さっきの恐怖の悪夢と現実の対比に、ルクスは一瞬ぼうっとした。
あの夢は……警告のようだった。
死ねない、と。紫の煉獄で生きろ、と……
ルクスの頭が痛み始めた。
「ルクス?」
シルヴィが地面に座るルクスをそっと引き起こした。
「あなたの服、縫い終わったよ。さっきぐっすり寝てたから、起こすの忍びなくて、晩餐の準備してた。そろそろ起こそうかなって思ってたところ……行こう、一緒にご飯食べよう。」
「……ありがとう、シルヴィ。」ルクスは頷き、脳内の映像を振り払った。
この精霊少女を心配させたくない。
それに、こんなに暗いってことは、シルヴィはルクスが寝てる間、ずっと待っててくれたんだ。
ルクスはシルヴィに従い、ガイアの小屋に戻った。
屋内は薄暗いが、真っ暗ではなかった。
蛍光を放つ奇妙な白い球形の花が、精巧な花灯に仕立てられ、部屋の中央に吊るされていた。

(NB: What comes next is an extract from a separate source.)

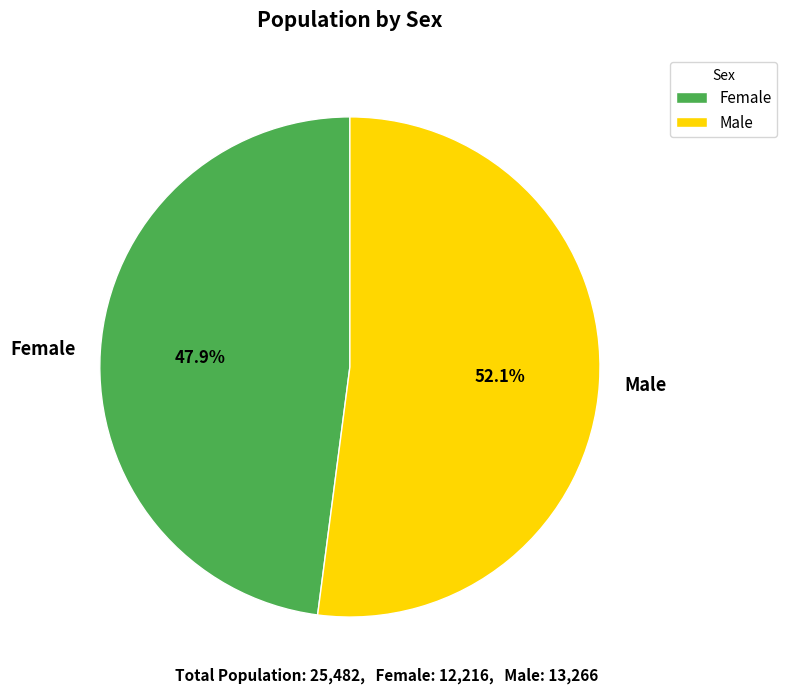

Is there any slice that represents more than half of the pie?

Yes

驚くべきは、花灯の「動力」が透明な水晶から供給されていたことだ。
小屋に戻ると、ルクスはまずシルヴィが縫った新衣を試着した。
柔らかな植物繊維の布でできた、簡素で実用的なズボンと上着だった。
飾りはないが、ぴったりで、とても快適だった。
ルクスは心から称賛した。
「裁縫の達人シルヴィ!」
「もう、冷めちゃうよ。」
シルヴィは照れ笑いし、台所から土鍋を運び出した。中にはキノコと野菜の濃厚なスープが煮込まれていた。
テーブルには花弁を混ぜた焼餅が皿に盛られ、そばには野生の果物を入れた小さな果籃があった。
「ごめんね、肉料理はあんまり得意じゃなくて。この野菜とキノコでいい?ルクスみたいな人間は肉を食べなきゃダメって聞いたけど?」
「別に絶対じゃないよ、これで十分!めっちゃ美味しそう!」
ルクスは慌てて言った。
正直、この森で調味料なしの干からびた焼き肉ばかり食べて、もううんざりだった。
今、油っこい肉料理を出されても、胃が受け付けないだろう。
晩餐は温かく友好的な雰囲気で過ぎた。
キノコ野菜スープは塩と香辛料が効き、風味豊かだった。
花弁入りの焼餅は独特の清香を放ち、ルクスの口に花の香りが広がった。
ルクスにとって、こんな満足な食事は久しぶりだった。
『こんな風にゆっくり食事するの、ずいぶん久しぶりだな……まるで……』
ルクスは不適切な記憶と悲しみを振り払った。
シルヴィの前で、悲しそうな表情を見せたくなかった。
夕食後、シルヴィはルクスを引っ張り、蛍光の花灯を持って小屋の入口の階段に座り、雑談を始めた。